It was all over in a flash and it took me, quite frankly, a minute to come out of the surprise induced trance. I remember feeling quite confused, for what I had expected was a stern, cold experience and this had been anything but that! I don’t know what struck me or from where I mustered the strength to do so, but I went back into the Chief Justice’s chamber and much to his surprise and to my own, I asked if I could join him during the winter break as his intern, fully prepared for being rejected. To my surprise, the acceptance was almost immediate – I was to join in early November.
Come November, the high court had changed quite a bit. The CISF had now taken charge and the atmosphere was in stark contrast to what it had been before. It was during this phase of change that I joined the chambers of the Lord Chief Justice as his Law Intern. I still remember the first few interactions I had with the Chief Justice. Whenever I entered his chamber, he would always insist that I sit down and feel comfortable. This wasn’t peculiar to me or anybody else, but was his general practice, that anybody who comes to meet him was to be seated. My first assignment was a matter concerning the Election Commission of India dealing with the delimitation of a particular area. I knew nothing whatsoever about this issue and had not even heard of this concept of delimitation before! Nonetheless, I promised him that I would look into it and get back to him at the soonest. It was when I was working on this matter that the famed ‘Perumal Murugan’ matter came up for hearing. I was called and asked by the Chief Justice to look up on the various matters qua freedom of speech and give him the latest developments of the Supreme Court. Displaying a naivety of the greatest order I looked up a whole host of cases and went in one day to discuss the same with him.

▸ INFORMATION GIVEN
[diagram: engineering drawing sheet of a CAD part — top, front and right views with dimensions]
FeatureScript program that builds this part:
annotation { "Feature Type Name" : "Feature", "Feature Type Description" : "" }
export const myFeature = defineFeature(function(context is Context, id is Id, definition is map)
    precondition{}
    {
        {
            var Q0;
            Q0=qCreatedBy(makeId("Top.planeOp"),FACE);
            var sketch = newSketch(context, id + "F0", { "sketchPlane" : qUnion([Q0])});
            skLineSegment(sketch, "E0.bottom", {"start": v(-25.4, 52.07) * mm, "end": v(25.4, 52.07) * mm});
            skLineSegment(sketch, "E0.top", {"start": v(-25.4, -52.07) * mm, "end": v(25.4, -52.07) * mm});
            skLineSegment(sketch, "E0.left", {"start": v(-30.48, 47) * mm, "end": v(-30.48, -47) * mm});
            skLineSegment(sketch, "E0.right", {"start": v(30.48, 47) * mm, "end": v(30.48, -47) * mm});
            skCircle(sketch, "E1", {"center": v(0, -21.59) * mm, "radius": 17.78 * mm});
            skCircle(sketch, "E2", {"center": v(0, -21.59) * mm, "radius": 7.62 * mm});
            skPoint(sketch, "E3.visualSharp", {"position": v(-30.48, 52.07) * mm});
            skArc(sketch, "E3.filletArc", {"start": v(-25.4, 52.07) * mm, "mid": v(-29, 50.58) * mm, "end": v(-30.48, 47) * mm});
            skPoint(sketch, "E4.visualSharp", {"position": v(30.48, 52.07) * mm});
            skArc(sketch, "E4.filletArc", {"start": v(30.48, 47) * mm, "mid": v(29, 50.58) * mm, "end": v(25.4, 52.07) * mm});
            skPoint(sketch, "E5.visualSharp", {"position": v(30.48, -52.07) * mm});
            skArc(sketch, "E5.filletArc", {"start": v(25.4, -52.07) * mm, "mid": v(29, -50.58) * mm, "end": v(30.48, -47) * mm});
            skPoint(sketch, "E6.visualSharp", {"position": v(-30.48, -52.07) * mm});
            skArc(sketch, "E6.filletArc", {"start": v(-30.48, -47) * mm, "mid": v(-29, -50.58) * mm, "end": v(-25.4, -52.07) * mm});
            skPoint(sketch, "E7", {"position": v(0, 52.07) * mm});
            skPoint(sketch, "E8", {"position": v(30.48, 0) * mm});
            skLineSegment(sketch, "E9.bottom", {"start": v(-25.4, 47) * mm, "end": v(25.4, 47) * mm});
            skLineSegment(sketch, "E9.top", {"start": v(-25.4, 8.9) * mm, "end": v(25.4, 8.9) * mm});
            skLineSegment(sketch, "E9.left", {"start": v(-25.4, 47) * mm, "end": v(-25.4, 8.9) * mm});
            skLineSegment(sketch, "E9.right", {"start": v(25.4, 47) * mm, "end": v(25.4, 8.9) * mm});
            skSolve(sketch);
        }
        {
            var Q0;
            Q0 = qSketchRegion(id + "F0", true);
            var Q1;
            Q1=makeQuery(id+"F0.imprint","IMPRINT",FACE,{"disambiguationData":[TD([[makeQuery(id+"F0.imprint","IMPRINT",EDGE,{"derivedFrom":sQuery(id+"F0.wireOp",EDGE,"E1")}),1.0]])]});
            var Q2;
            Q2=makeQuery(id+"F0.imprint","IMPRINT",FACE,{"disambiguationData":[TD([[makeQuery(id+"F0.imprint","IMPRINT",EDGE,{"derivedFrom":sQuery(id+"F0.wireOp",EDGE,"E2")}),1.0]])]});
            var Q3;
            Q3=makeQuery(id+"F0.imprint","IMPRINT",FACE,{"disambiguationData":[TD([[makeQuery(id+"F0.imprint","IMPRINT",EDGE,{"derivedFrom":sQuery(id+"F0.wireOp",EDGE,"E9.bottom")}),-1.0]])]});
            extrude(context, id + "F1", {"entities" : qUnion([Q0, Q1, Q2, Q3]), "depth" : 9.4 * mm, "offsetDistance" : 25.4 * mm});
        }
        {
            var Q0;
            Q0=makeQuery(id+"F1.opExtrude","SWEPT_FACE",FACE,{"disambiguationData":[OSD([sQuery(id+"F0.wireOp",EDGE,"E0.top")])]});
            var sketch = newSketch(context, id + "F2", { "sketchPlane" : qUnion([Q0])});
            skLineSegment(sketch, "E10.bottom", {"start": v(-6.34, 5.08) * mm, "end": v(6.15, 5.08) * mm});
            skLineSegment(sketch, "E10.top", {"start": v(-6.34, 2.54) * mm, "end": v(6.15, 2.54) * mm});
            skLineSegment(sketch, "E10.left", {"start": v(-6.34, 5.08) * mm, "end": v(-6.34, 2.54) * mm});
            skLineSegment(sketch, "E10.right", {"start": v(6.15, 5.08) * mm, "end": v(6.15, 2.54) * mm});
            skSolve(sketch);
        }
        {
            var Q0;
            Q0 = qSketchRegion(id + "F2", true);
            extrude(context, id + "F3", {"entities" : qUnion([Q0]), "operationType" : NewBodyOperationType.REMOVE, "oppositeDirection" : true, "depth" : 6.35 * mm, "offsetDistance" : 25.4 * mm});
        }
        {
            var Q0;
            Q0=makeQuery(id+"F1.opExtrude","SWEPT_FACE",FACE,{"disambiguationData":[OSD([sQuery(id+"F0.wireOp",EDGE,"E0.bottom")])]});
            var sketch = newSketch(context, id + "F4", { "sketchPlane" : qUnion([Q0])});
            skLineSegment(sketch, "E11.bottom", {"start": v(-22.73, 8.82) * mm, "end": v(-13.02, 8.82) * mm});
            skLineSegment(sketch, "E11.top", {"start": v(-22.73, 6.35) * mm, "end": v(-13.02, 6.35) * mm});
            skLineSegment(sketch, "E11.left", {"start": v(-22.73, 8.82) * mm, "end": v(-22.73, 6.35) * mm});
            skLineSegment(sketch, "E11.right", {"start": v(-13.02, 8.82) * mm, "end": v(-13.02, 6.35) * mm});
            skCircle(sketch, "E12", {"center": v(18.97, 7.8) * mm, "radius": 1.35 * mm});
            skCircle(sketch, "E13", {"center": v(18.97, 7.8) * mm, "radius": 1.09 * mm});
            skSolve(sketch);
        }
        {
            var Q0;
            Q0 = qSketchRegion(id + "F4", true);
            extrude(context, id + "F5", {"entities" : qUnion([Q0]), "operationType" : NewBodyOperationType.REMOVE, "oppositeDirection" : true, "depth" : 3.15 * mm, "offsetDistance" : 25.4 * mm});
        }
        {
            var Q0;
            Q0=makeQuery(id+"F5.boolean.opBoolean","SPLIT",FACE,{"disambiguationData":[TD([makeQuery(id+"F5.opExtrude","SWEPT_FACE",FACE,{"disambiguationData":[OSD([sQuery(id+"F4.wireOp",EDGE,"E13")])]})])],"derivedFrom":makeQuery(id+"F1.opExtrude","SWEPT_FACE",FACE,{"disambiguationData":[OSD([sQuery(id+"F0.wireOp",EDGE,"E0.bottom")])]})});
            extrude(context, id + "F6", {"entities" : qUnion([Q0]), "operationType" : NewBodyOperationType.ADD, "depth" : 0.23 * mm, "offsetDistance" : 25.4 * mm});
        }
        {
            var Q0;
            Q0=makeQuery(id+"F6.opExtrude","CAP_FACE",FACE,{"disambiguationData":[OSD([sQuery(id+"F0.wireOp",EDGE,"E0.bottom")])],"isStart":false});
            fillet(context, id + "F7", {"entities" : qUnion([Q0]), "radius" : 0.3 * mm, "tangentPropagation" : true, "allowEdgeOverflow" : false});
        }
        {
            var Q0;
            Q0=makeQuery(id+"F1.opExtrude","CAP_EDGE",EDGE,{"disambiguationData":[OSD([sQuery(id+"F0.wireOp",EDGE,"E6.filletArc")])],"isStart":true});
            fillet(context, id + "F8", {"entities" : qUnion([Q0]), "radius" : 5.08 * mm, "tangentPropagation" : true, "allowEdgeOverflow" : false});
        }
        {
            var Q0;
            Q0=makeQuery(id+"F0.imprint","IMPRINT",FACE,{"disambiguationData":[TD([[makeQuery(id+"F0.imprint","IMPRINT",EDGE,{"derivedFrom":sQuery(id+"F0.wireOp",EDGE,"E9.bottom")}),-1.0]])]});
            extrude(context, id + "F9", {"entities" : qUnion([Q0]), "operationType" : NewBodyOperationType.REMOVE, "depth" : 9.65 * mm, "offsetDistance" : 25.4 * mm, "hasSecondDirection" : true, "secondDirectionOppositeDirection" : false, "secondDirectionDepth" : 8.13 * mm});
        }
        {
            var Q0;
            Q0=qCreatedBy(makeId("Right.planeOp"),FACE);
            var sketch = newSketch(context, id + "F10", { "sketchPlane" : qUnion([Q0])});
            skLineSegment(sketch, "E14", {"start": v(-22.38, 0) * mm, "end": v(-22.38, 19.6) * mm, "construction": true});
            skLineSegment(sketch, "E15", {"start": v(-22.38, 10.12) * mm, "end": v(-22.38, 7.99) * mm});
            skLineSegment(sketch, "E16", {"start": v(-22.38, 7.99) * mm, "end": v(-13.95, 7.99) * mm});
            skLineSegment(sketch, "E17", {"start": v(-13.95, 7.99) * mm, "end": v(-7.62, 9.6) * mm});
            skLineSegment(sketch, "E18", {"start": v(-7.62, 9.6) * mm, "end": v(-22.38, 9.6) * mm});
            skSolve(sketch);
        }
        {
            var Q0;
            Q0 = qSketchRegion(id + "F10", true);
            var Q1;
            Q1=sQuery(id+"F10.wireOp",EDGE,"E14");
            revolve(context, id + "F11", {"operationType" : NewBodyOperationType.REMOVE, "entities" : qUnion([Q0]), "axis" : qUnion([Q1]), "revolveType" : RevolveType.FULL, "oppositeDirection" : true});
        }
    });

▸ REQUIREMENT
In the internship account above, condense the paragraph beginning "Come November, the high court" into a bulleted list of its main facts.

▸ RESULT FOR THIS EXERCISE
- By November the high court had changed: the CISF had taken charge, and the atmosphere was very different from before.
- During this period, the writer joined the chambers of the Lord Chief Justice as his Law Intern.
- The Chief Justice always had visitors sit down and feel comfortable. This was his general practice with everyone.
- The first assignment was an Election Commission of India matter on the delimitation of a particular area. The writer had never heard of delimitation but promised to look into it and report back soon.
- While that work was underway, the "Perumal Murugan" matter came up for hearing.
- The Chief Justice asked the writer to research freedom of speech matters and report the latest Supreme Court developments.
- The writer naively looked up a large number of cases and went in one day to discuss them with him.